Sabahın erken saatinden beri ayakta olmak hiç umurumda değil, öğlen sonrasında seni yaşamanın en tatlı heyecanı ve bekleyişlerin en uzunu...

Tadına doyulmaz sohbetlerin, heyecanlı hallerin ve tepeden tırnağa kadın olan senin ellerinden tutup, gitme hep bende kal demeliydim. Demeliydim, çünkü akşamüstünün bu kadar bitkin ve sıkıcı olması bundandır biliyorum...

Benim hayatımın en güzel hediyesi miydin sen, bunca pişmanlıklardan, kavgalardan, bitkinliklerden sonra gelen. Geç geldin ama bana geç gelmedin. Meraklı bakışların ve sorularınla bana geç gelmeyen sevgili hoş geldin.

Ömrümüm en büyük yanılgısını yaşadım bu öğlen sonrası, esmer, uzun saçlı ve uzun etekli kadını severim yanılgısı yani, yani bir kadının her halini sevebilecegimi sende gördüm, her hal ki halden eden.

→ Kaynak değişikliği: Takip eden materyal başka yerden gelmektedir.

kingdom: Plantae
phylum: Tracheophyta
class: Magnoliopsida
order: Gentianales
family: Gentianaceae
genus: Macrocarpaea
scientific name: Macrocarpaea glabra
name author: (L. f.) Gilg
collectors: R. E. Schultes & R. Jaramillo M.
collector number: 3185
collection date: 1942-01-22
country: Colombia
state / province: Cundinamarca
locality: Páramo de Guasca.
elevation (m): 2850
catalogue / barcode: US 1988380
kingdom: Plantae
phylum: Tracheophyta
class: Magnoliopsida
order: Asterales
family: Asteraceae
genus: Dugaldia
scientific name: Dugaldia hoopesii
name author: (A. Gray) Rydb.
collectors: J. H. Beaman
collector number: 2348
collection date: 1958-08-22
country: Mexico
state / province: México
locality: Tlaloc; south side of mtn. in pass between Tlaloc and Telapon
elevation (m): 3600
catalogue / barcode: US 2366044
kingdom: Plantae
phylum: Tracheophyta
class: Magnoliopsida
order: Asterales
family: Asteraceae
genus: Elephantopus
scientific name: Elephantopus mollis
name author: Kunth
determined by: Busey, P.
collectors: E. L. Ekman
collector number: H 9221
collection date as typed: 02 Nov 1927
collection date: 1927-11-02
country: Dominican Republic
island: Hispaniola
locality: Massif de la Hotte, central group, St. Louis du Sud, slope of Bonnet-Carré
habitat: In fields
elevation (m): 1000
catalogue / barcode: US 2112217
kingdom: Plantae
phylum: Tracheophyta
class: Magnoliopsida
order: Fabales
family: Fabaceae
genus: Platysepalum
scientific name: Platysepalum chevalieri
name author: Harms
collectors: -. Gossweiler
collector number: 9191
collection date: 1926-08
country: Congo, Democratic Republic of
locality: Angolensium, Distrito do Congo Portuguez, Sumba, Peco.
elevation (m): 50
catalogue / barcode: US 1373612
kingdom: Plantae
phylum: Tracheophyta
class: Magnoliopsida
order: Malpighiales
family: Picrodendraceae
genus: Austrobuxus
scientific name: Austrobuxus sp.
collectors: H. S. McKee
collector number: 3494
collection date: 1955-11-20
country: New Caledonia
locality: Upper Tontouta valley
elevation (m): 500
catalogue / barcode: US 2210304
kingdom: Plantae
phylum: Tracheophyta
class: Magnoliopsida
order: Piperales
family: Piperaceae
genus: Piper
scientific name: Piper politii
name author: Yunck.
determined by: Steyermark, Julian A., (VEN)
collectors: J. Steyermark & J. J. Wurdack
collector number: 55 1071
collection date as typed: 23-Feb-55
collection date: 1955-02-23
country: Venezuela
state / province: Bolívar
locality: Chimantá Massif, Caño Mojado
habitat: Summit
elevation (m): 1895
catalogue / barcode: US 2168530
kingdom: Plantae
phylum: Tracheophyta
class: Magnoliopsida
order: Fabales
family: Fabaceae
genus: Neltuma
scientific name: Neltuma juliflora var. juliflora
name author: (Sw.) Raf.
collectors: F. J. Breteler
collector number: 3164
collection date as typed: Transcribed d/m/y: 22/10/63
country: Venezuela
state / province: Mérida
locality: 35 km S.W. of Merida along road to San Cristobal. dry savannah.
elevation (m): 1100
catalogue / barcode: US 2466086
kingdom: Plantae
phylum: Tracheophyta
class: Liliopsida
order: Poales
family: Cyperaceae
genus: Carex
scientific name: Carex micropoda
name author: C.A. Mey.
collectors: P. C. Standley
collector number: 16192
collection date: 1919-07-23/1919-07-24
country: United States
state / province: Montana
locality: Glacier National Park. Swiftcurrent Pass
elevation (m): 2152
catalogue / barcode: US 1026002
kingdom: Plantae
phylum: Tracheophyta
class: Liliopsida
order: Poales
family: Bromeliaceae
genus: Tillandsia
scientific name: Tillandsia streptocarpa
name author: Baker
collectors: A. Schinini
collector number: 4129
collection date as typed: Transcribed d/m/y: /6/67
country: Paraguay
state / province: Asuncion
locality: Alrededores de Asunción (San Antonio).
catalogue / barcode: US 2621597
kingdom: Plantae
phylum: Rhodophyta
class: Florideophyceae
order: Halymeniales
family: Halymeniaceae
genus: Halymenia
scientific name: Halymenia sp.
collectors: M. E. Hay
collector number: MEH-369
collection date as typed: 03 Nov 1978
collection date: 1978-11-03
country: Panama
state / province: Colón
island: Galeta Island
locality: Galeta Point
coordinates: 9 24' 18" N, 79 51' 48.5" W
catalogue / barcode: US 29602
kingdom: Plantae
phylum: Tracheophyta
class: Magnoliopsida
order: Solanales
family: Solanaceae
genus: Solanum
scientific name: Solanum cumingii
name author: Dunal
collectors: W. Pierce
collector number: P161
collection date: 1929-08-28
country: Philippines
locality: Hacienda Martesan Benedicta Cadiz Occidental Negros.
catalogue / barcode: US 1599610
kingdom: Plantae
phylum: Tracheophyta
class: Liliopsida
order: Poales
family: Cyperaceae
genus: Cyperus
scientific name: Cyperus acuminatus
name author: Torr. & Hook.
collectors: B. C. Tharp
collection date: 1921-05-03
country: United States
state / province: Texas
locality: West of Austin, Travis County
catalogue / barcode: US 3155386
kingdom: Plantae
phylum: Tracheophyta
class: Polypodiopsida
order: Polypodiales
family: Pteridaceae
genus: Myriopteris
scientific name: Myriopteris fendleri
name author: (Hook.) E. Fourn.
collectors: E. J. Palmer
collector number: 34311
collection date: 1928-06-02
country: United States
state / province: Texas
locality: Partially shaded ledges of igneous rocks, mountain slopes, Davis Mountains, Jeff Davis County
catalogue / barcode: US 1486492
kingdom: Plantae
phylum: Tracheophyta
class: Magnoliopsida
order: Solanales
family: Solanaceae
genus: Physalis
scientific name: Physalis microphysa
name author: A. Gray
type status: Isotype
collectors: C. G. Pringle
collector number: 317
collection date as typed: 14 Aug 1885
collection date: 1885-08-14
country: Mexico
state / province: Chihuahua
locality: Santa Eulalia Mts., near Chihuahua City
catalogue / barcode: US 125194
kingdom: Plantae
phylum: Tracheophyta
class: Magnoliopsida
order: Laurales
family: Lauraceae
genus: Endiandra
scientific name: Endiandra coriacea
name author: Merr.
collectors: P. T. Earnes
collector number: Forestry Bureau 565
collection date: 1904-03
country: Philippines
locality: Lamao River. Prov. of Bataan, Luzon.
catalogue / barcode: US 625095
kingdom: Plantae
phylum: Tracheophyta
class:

Beynimde ve hayatımda yer edinmeye başladın. Tepeden tırnağa, gülüşün, gözlerin ve emekçi ellerinle (senin tanımınla) ama beynime bir hançer gibi saplanan dudağının bittiği yerdi.
 
Seninle ilgili hiç bişey sormadım. Bu sana garip geldi biliyorum, başlangıç için yeterli şeyleri biliyordum çünkü ve bilmediklerimi de yaşamaya bıraktım.

Tenin, ellerin, gözlerin, sıcaklığın ve hayattaki duruşunla hoş geldin hayatıma en sevgili...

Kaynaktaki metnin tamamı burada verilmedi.